Directory permissions have a slightly different meaning from those for file permissions. Read permission means the ability to search the directory; that is, to look through it to see what files it contains. Write permission is the ability to create and remove files in the directory. Execute permission is the ability to go through a directory when opening or otherwise accessing a contained file or subdirectory.

Note

If you have write permission on a directory, you can remove files in that directory, even if they don’t belong to you! When used interactively, the rm command notices this, and asks you for confirmation in such a case.

The /tmp directory has write permission for everyone, but your files in /tmp are quite safe because /tmp usually has the so-called sticky bit set on it:

$ ls -ld /tmp
drwxrwxrwt   11 root      root          4096 May 15 17:11 /tmp

Note the t is the last position of the first field. On most directories this position has an x in it. With the sticky bit set, only you, as the file’s owner, or root may remove your files. (We discuss this in more detail in Section 11.5.2, “Directories and the Sticky Bit,” page 414.)

Executable Files

Remember we said that the operating system doesn’t impose a structure on files? Well, we’ve already seen that that was a white lie when it comes to directories. It’s also the case for binary executable files. To run a program, the kernel has to know what part of a file represents instructions (code) and what part represents data. This leads to the notion of an object file format, which is the definition for how these things are laid out within a file on disk.

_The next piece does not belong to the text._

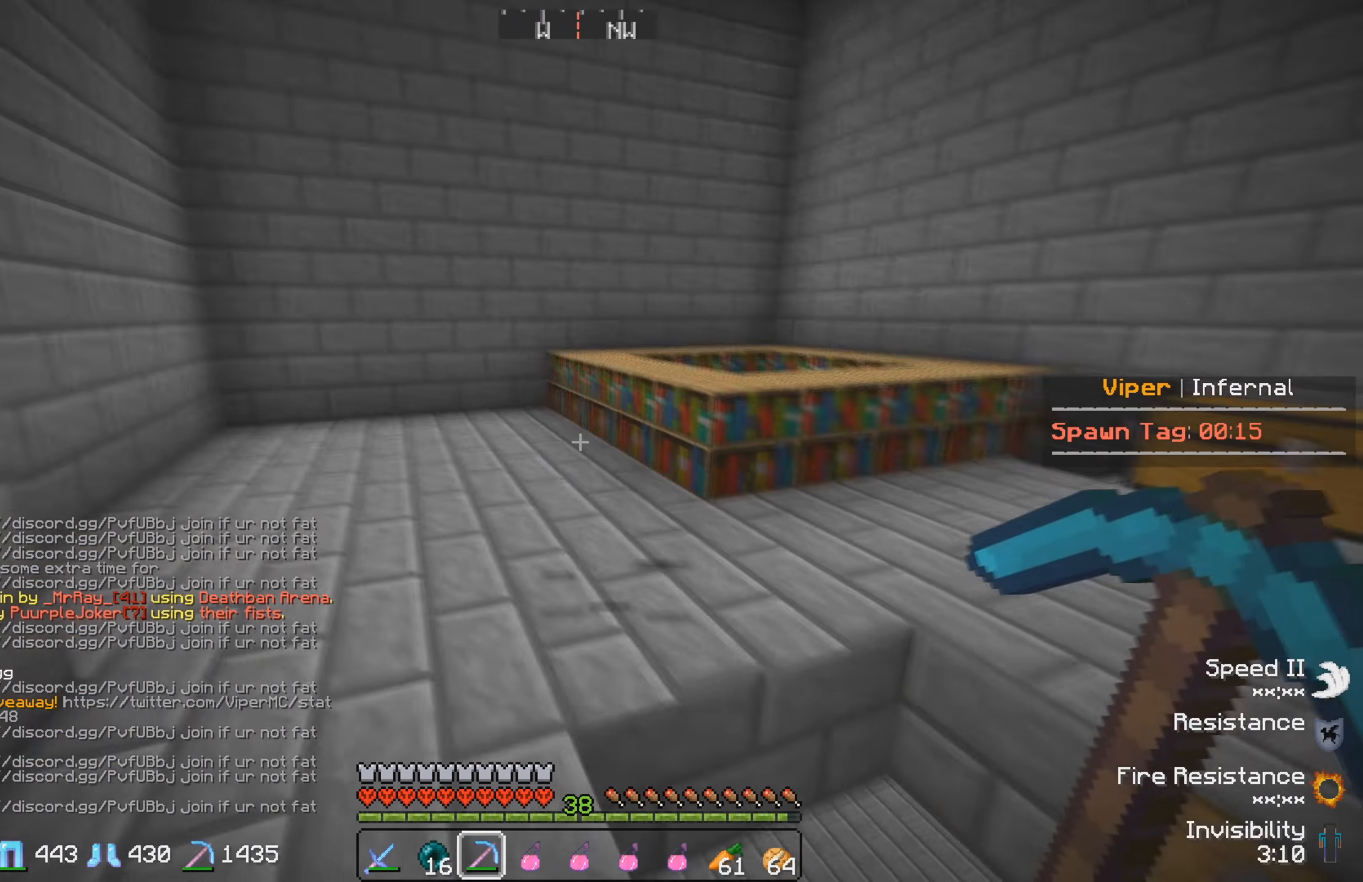
{"keys": ["d"], "events": [[383, "w", "up"], [417, "d", "down"]]}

Although the kernel will only run a file laid out in the proper format, it is up to user-level utilities to create these files. The compiler for a programming language (such as Ada, Fortran, C, or C++) creates object files, and then a linker or loader (usually named ld) binds the object files with library routines to create the final executable. Note that even if a file has all the right bits in all the right places, the kernel won’t run it if the appropriate execute permission bit isn’t turned on (or at least one execute bit for root).

Because the compiler, assembler, and loader are user-level tools, it’s (relatively) easy to change object file formats as needs develop over time; it’s only necessary to “teach” the kernel about the new format and then it can be used. The part that loads executables is relatively small and this isn’t an impossible task. Thus, Unix file formats have evolved over time. The original format was known as a. out (Assembler OUTput). The next format, still used on some commercial systems, is known as COFF (Common Object File Format), and the current, most widely used format is ELF (Extensible Linking Format). Modern GNU/Linux systems use ELF.

The kernel recognizes that an executable file contains binary object code by looking at the first few bytes of the file for special magic numbers. These are sequences of two or four bytes that the kernel recognizes as being special. For backwards compatibility, modern Unix systems recognize multiple formats. ELF files begin with the four characters "177ELF".

Besides binary executables, the kernel also supports executable scripts. Such a file also begins with a magic number: in this case, the two regular characters #!. A script is a program executed by an interpreter, such as the shell, awk, Perl, Python, or Tcl. The #! line provides the full path to the interpreter and, optionally, one single argument:

#! /bin/awk -f

BEGIN { print "hello, world" }

Let’s assume the above contents are in a file named hello.awk and that the file is executable. When you type ’hello.awk’, the kernel runs the program as if you had typed ’/bin/awk -f hello.awk’. Any additional command-line arguments are also passed on to the program. In this case, awk runs the program and prints the universally known hello, world message.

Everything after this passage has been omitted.